++++ Material to process ++++

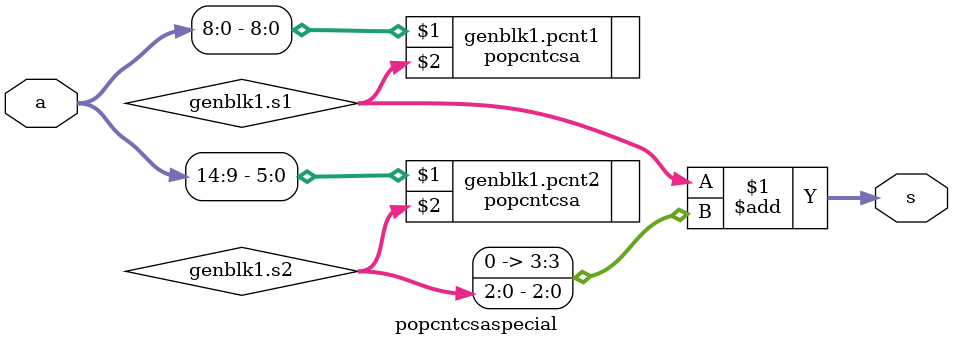
<source format=sv>
module popcntcsaspecial #(parameter WIDTH = 15) (
  input logic  [WIDTH-1:0]            a,    // number to count total ones
  output logic [$clog2(WIDTH)-1:0]  s  // the total number of ones
);
if (WIDTH == 15) begin
  logic [3:0] s1;
  logic [2:0] s2;

  popcntcsa #(9) pcnt1(a[8:0], s1);
  popcntcsa #(6) pcnt2(a[14:9],s2);
  assign s = {s1+{1'b0,s2}};
end
else if (WIDTH == 32) begin
  /*logic [3:0] s1;
  logic [3:0] s2;
  logic [3:0] s3;
  logic [2:0] s4;

  popcntcsa #(9) pcnt1(a[8:0], s1);
  popcntcsa #(9) pcnt2(a[17:9],s2);
  popcntcsa #(9) pcnt3(a[26:18],s3);
  popcntcsa #(5) pcnt4(a[31:27],s4);
  assign s = s1+s2+s3+s4;*/
  /*logic [4:0] s1;
  popcntcsa #(30) pcnt1(a[29:0],s1);
  assign s=s1+a[30]+a[31];*/
  /*
  logic [2:0] s1;
  logic [2:0] s2;
  logic [2:0] s3;
  logic [2:0] s4;
  logic [2:0] s5;

  popcntcsa #(6) pcnt1(a[5:0],s1);
  popcntcsa #(6) pcnt2(a[11:6],s2);
  popcntcsa #(6) pcnt3(a[17:12],s3);
  popcntcsa #(6) pcnt4(a[23:18],s4);
  popcntcsa #(6) pcnt5(a[29:24],s5);


  assign s = s1+s2+s3+s4+s5+{2'b0,a[30]}+{2'b0,a[31]};
  */
  /*
  logic [3:0] s1;
  logic [3:0] s2;
  logic [2:0] s3;
  logic [2:0] s4;
  popcntcsa #(9) pcnt1(a[8:0], s1);
  popcntcsa #(9) pcnt2(a[17:9], s2);
  popcntcsa #(6) pcnt3(a[23:18], s3);
  popcntcsa #(6) pcnt4(a[29:24], s4);
  
  assign s = s1+s2+{1'b0,s3}+{1'b0,s4}+{3'b0,a[30]}+{3'b0,a[31]};*/
 /*
  logic [3:0] s1,s2;
  popcntcsa #(15) pcnt1(a[14:0], s1);
  popcntcsa #(15) pcnt2(a[29:15],s2);
  assign s = s1+s2+a[30]+a[31];*/
/*
  logic [4:0] s1;
  logic [3:0] s2;

  popcntcsa #(17) pcnt1(a[16:0],s1);
  popcntcsa #(15) pcnt2(a[31:17],s2);
  assign s = s1+s2;
  */
  logic [4:0] s1;
  logic [3:0] s2;

  popcntcsa #(18) pcnt1(a[17:0],s1);
  popcntcsa #(14) pcnt2(a[31:18],s2);
  assign s = s1+s2;
  
end else begin
  logic [5:0] s1;
  logic [5:0] s2;
  popcntcsa #(27) pcnt1(a[26:0],s1);
  popcntcsa #(27) pcnt2(a[53:27],s2);
  assign s = s1+s2+a[54]+a[55]+a[56]+a[57]+a[58]+a[59]+a[60]+a[61]+a[62]+a[63];
end


endmodule
</source>
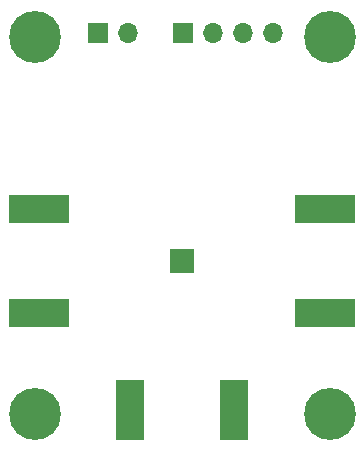
<source format=gbr>
%TF.GenerationSoftware,KiCad,Pcbnew,7.0.5-1.fc38*%
%TF.CreationDate,2023-06-22T15:58:46+02:00*%
%TF.ProjectId,tr_switch,74725f73-7769-4746-9368-2e6b69636164,1*%
%TF.SameCoordinates,Original*%
%TF.FileFunction,Soldermask,Bot*%
%TF.FilePolarity,Negative*%
%FSLAX46Y46*%
G04 Gerber Fmt 4.6, Leading zero omitted, Abs format (unit mm)*
G04 Created by KiCad (PCBNEW 7.0.5-1.fc38) date 2023-06-22 15:58:46*
%MOMM*%
%LPD*%
G01*
G04 APERTURE LIST*
%ADD10R,2.030000X2.030000*%
%ADD11R,1.700000X1.700000*%
%ADD12O,1.700000X1.700000*%
%ADD13R,5.080000X2.420000*%
%ADD14C,0.700000*%
%ADD15C,4.400000*%
%ADD16R,2.420000X5.080000*%
G04 APERTURE END LIST*
D10*
%TO.C,U2*%
X15000000Y-21500000D03*
%TD*%
D11*
%TO.C,J5*%
X15066666Y-2250000D03*
D12*
X17606666Y-2250000D03*
X20146666Y-2250000D03*
X22686666Y-2250000D03*
%TD*%
D13*
%TO.C,J1*%
X2870000Y-17120000D03*
X2870000Y-25880000D03*
%TD*%
D14*
%TO.C,H2*%
X29140000Y-2510000D03*
X28656726Y-3676726D03*
X28656726Y-1343274D03*
X27490000Y-4160000D03*
D15*
X27490000Y-2510000D03*
D14*
X27490000Y-860000D03*
X26323274Y-3676726D03*
X26323274Y-1343274D03*
X25840000Y-2510000D03*
%TD*%
D12*
%TO.C,J4*%
X10373333Y-2250000D03*
D11*
X7833333Y-2250000D03*
%TD*%
D14*
%TO.C,H4*%
X25840000Y-34490000D03*
X26323274Y-33323274D03*
X26323274Y-35656726D03*
X27490000Y-32840000D03*
D15*
X27490000Y-34490000D03*
D14*
X27490000Y-36140000D03*
X28656726Y-33323274D03*
X28656726Y-35656726D03*
X29140000Y-34490000D03*
%TD*%
%TO.C,H3*%
X860000Y-34480000D03*
X1343274Y-33313274D03*
X1343274Y-35646726D03*
X2510000Y-32830000D03*
D15*
X2510000Y-34480000D03*
D14*
X2510000Y-36130000D03*
X3676726Y-33313274D03*
X3676726Y-35646726D03*
X4160000Y-34480000D03*
%TD*%
D13*
%TO.C,J2*%
X27130000Y-17120000D03*
X27130000Y-25880000D03*
%TD*%
D14*
%TO.C,H1*%
X870000Y-2510000D03*
X1353274Y-1343274D03*
X1353274Y-3676726D03*
X2520000Y-860000D03*
D15*
X2520000Y-2510000D03*
D14*
X2520000Y-4160000D03*
X3686726Y-1343274D03*
X3686726Y-3676726D03*
X4170000Y-2510000D03*
%TD*%
D16*
%TO.C,J3*%
X19380000Y-34130000D03*
X10620000Y-34130000D03*
%TD*%
M02*

</source>
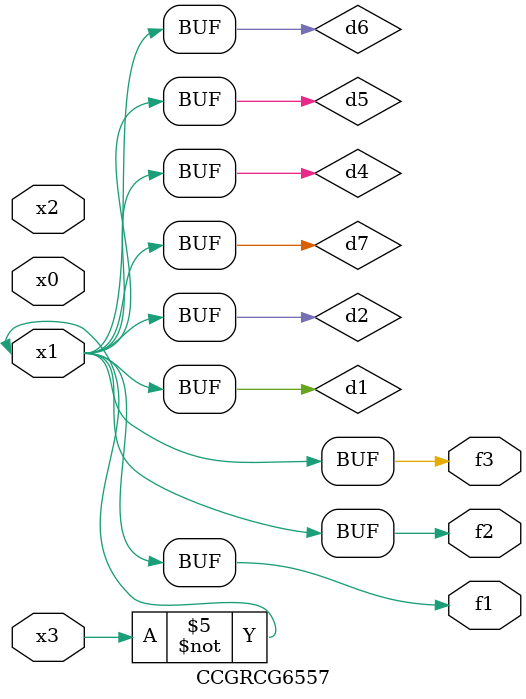
<source format=v>
module CCGRCG6557(
	input x0, x1, x2, x3,
	output f1, f2, f3
);

	wire d1, d2, d3, d4, d5, d6, d7;

	not (d1, x3);
	buf (d2, x1);
	xnor (d3, d1, d2);
	nor (d4, d1);
	buf (d5, d1, d2);
	buf (d6, d4, d5);
	nand (d7, d4);
	assign f1 = d6;
	assign f2 = d7;
	assign f3 = d6;
endmodule

</source>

++++

_Instruction_: Leaving out the pictures, reproduce the whole listing above exactly.

_Solution to the exercise_:
<source format=sv>
module popcntcsaspecial #(parameter WIDTH = 15) (
  input logic  [WIDTH-1:0]            a,    // number to count total ones
  output logic [$clog2(WIDTH)-1:0]  s  // the total number of ones
);
if (WIDTH == 15) begin
  logic [3:0] s1;
  logic [2:0] s2;

  popcntcsa #(9) pcnt1(a[8:0], s1);
  popcntcsa #(6) pcnt2(a[14:9],s2);
  assign s = {s1+{1'b0,s2}};
end
else if (WIDTH == 32) begin
  /*logic [3:0] s1;
  logic [3:0] s2;
  logic [3:0] s3;
  logic [2:0] s4;

  popcntcsa #(9) pcnt1(a[8:0], s1);
  popcntcsa #(9) pcnt2(a[17:9],s2);
  popcntcsa #(9) pcnt3(a[26:18],s3);
  popcntcsa #(5) pcnt4(a[31:27],s4);
  assign s = s1+s2+s3+s4;*/
  /*logic [4:0] s1;
  popcntcsa #(30) pcnt1(a[29:0],s1);
  assign s=s1+a[30]+a[31];*/
  /*
  logic [2:0] s1;
  logic [2:0] s2;
  logic [2:0] s3;
  logic [2:0] s4;
  logic [2:0] s5;

  popcntcsa #(6) pcnt1(a[5:0],s1);
  popcntcsa #(6) pcnt2(a[11:6],s2);
  popcntcsa #(6) pcnt3(a[17:12],s3);
  popcntcsa #(6) pcnt4(a[23:18],s4);
  popcntcsa #(6) pcnt5(a[29:24],s5);


  assign s = s1+s2+s3+s4+s5+{2'b0,a[30]}+{2'b0,a[31]};
  */
  /*
  logic [3:0] s1;
  logic [3:0] s2;
  logic [2:0] s3;
  logic [2:0] s4;
  popcntcsa #(9) pcnt1(a[8:0], s1);
  popcntcsa #(9) pcnt2(a[17:9], s2);
  popcntcsa #(6) pcnt3(a[23:18], s3);
  popcntcsa #(6) pcnt4(a[29:24], s4);
  
  assign s = s1+s2+{1'b0,s3}+{1'b0,s4}+{3'b0,a[30]}+{3'b0,a[31]};*/
 /*
  logic [3:0] s1,s2;
  popcntcsa #(15) pcnt1(a[14:0], s1);
  popcntcsa #(15) pcnt2(a[29:15],s2);
  assign s = s1+s2+a[30]+a[31];*/
/*
  logic [4:0] s1;
  logic [3:0] s2;

  popcntcsa #(17) pcnt1(a[16:0],s1);
  popcntcsa #(15) pcnt2(a[31:17],s2);
  assign s = s1+s2;
  */
  logic [4:0] s1;
  logic [3:0] s2;

  popcntcsa #(18) pcnt1(a[17:0],s1);
  popcntcsa #(14) pcnt2(a[31:18],s2);
  assign s = s1+s2;
  
end else begin
  logic [5:0] s1;
  logic [5:0] s2;
  popcntcsa #(27) pcnt1(a[26:0],s1);
  popcntcsa #(27) pcnt2(a[53:27],s2);
  assign s = s1+s2+a[54]+a[55]+a[56]+a[57]+a[58]+a[59]+a[60]+a[61]+a[62]+a[63];
end


endmodule
</source>
<source format=gbr>
%TF.GenerationSoftware,KiCad,Pcbnew,7.0.5-1.fc38*%
%TF.CreationDate,2023-06-22T15:58:46+02:00*%
%TF.ProjectId,tr_switch,74725f73-7769-4746-9368-2e6b69636164,1*%
%TF.SameCoordinates,Original*%
%TF.FileFunction,Soldermask,Bot*%
%TF.FilePolarity,Negative*%
%FSLAX46Y46*%
G04 Gerber Fmt 4.6, Leading zero omitted, Abs format (unit mm)*
G04 Created by KiCad (PCBNEW 7.0.5-1.fc38) date 2023-06-22 15:58:46*
%MOMM*%
%LPD*%
G01*
G04 APERTURE LIST*
%ADD10R,2.030000X2.030000*%
%ADD11R,1.700000X1.700000*%
%ADD12O,1.700000X1.700000*%
%ADD13R,5.080000X2.420000*%
%ADD14C,0.700000*%
%ADD15C,4.400000*%
%ADD16R,2.420000X5.080000*%
G04 APERTURE END LIST*
D10*
%TO.C,U2*%
X15000000Y-21500000D03*
%TD*%
D11*
%TO.C,J5*%
X15066666Y-2250000D03*
D12*
X17606666Y-2250000D03*
X20146666Y-2250000D03*
X22686666Y-2250000D03*
%TD*%
D13*
%TO.C,J1*%
X2870000Y-17120000D03*
X2870000Y-25880000D03*
%TD*%
D14*
%TO.C,H2*%
X29140000Y-2510000D03*
X28656726Y-3676726D03*
X28656726Y-1343274D03*
X27490000Y-4160000D03*
D15*
X27490000Y-2510000D03*
D14*
X27490000Y-860000D03*
X26323274Y-3676726D03*
X26323274Y-1343274D03*
X25840000Y-2510000D03*
%TD*%
D12*
%TO.C,J4*%
X10373333Y-2250000D03*
D11*
X7833333Y-2250000D03*
%TD*%
D14*
%TO.C,H4*%
X25840000Y-34490000D03*
X26323274Y-33323274D03*
X26323274Y-35656726D03*
X27490000Y-32840000D03*
D15*
X27490000Y-34490000D03*
D14*
X27490000Y-36140000D03*
X28656726Y-33323274D03*
X28656726Y-35656726D03*
X29140000Y-34490000D03*
%TD*%
%TO.C,H3*%
X860000Y-34480000D03*
X1343274Y-33313274D03*
X1343274Y-35646726D03*
X2510000Y-32830000D03*
D15*
X2510000Y-34480000D03*
D14*
X2510000Y-36130000D03*
X3676726Y-33313274D03*
X3676726Y-35646726D03*
X4160000Y-34480000D03*
%TD*%
D13*
%TO.C,J2*%
X27130000Y-17120000D03*
X27130000Y-25880000D03*
%TD*%
D14*
%TO.C,H1*%
X870000Y-2510000D03*
X1353274Y-1343274D03*
X1353274Y-3676726D03*
X2520000Y-860000D03*
D15*
X2520000Y-2510000D03*
D14*
X2520000Y-4160000D03*
X3686726Y-1343274D03*
X3686726Y-3676726D03*
X4170000Y-2510000D03*
%TD*%
D16*
%TO.C,J3*%
X19380000Y-34130000D03*
X10620000Y-34130000D03*
%TD*%
M02*

</source>
<source format=v>
module CCGRCG6557(
	input x0, x1, x2, x3,
	output f1, f2, f3
);

	wire d1, d2, d3, d4, d5, d6, d7;

	not (d1, x3);
	buf (d2, x1);
	xnor (d3, d1, d2);
	nor (d4, d1);
	buf (d5, d1, d2);
	buf (d6, d4, d5);
	nand (d7, d4);
	assign f1 = d6;
	assign f2 = d7;
	assign f3 = d6;
endmodule

</source>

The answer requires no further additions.